## BEGIN Raw data
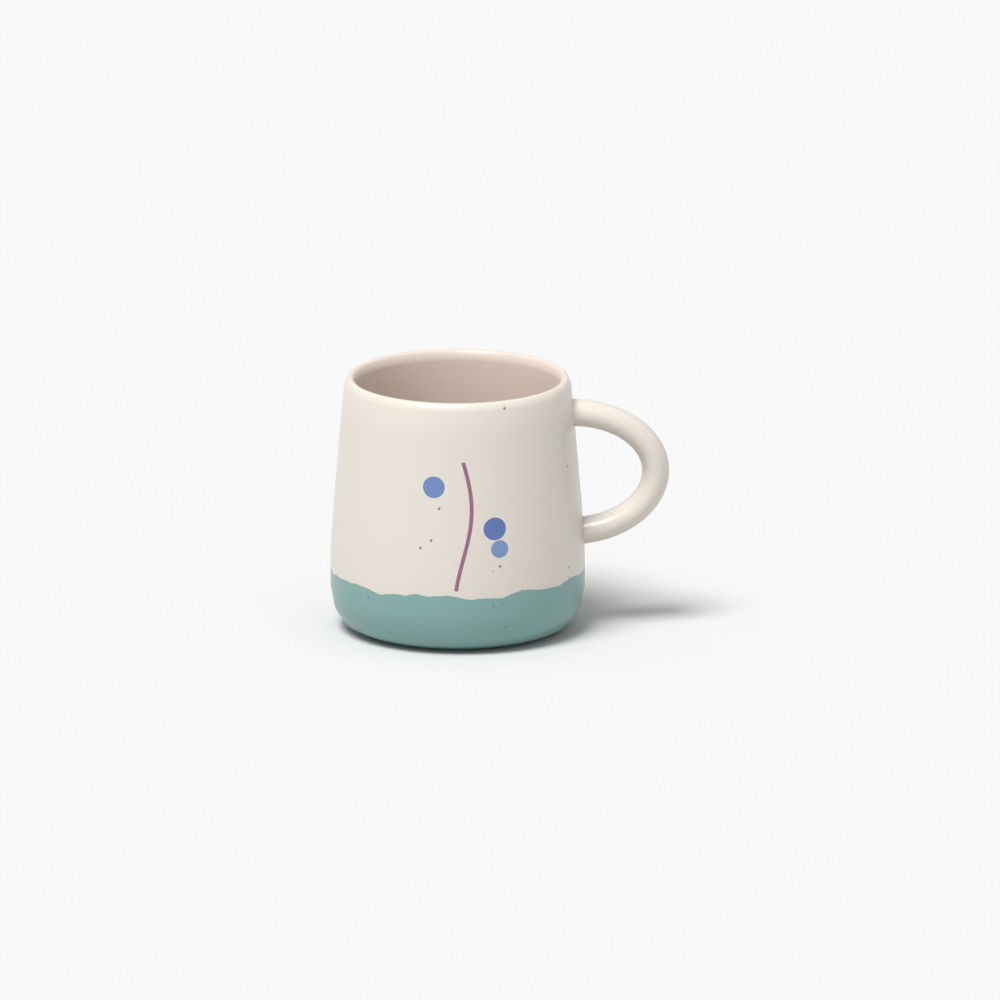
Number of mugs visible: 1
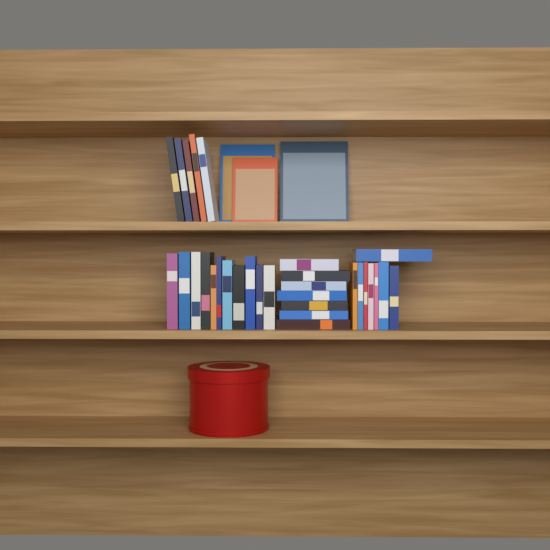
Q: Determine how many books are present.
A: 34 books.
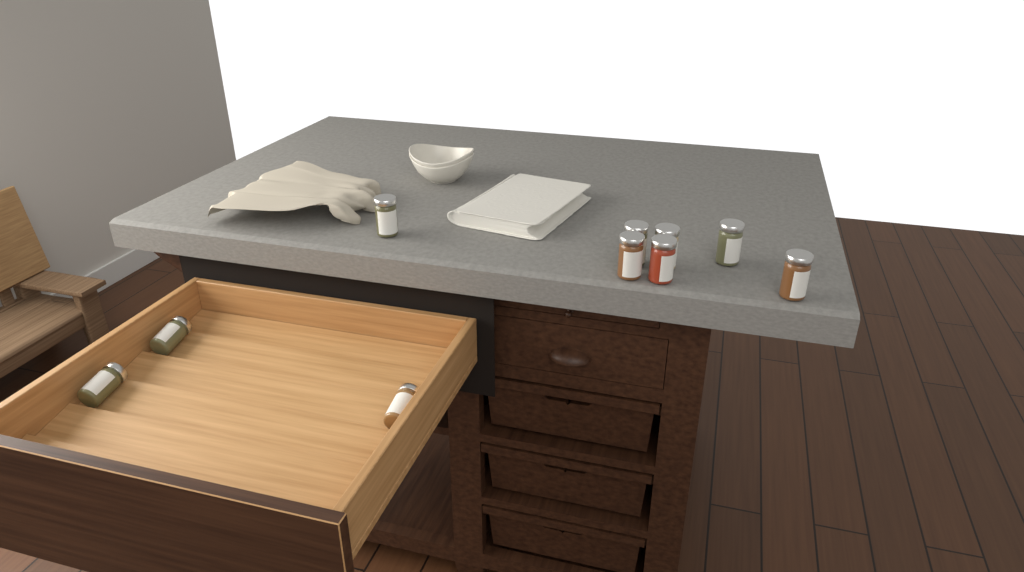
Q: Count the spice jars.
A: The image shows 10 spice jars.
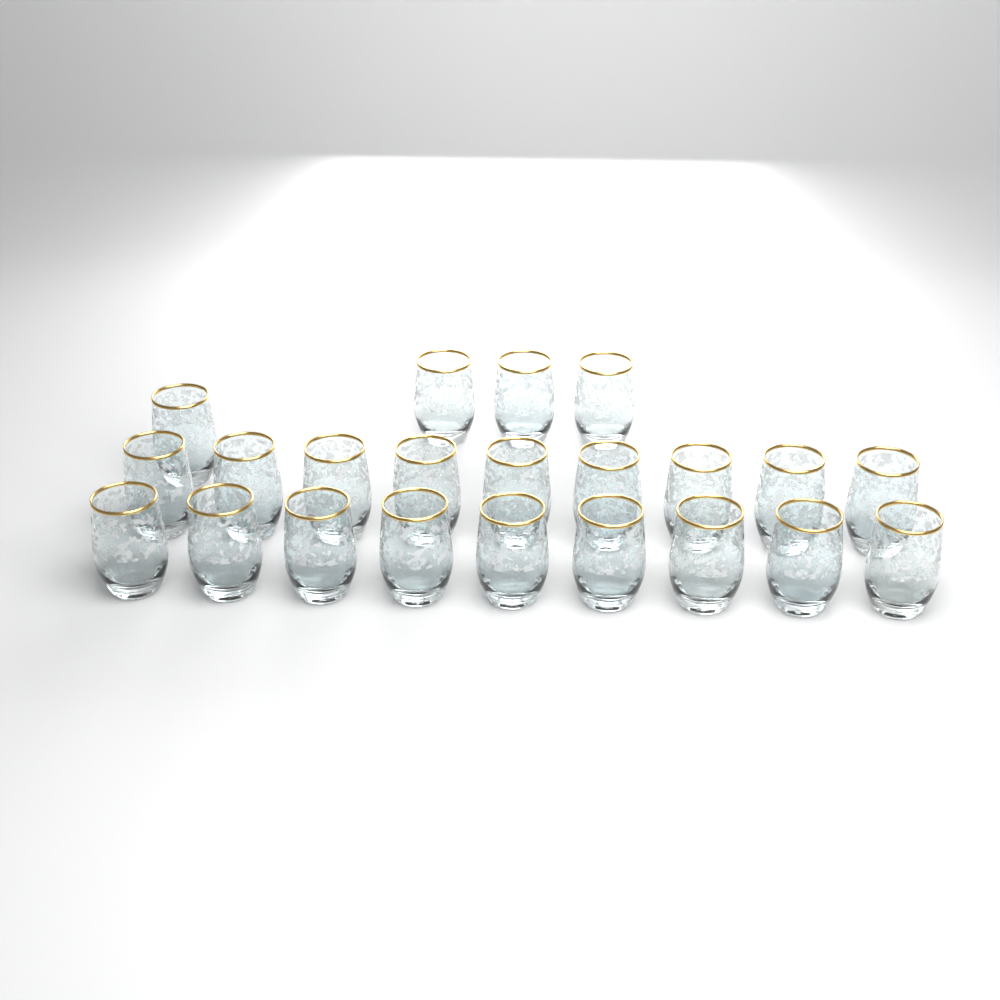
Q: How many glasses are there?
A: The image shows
## END Raw data
_To do:_ Output each line of the records above verbatim, leaving out the pictures.

_Solution to this exercise:_
Number of mugs visible: 1
Q: Determine how many books are present.
A: 34 books.
Q: Count the spice jars.
A: The image shows 10 spice jars.
Q: How many glasses are there?
A: The image shows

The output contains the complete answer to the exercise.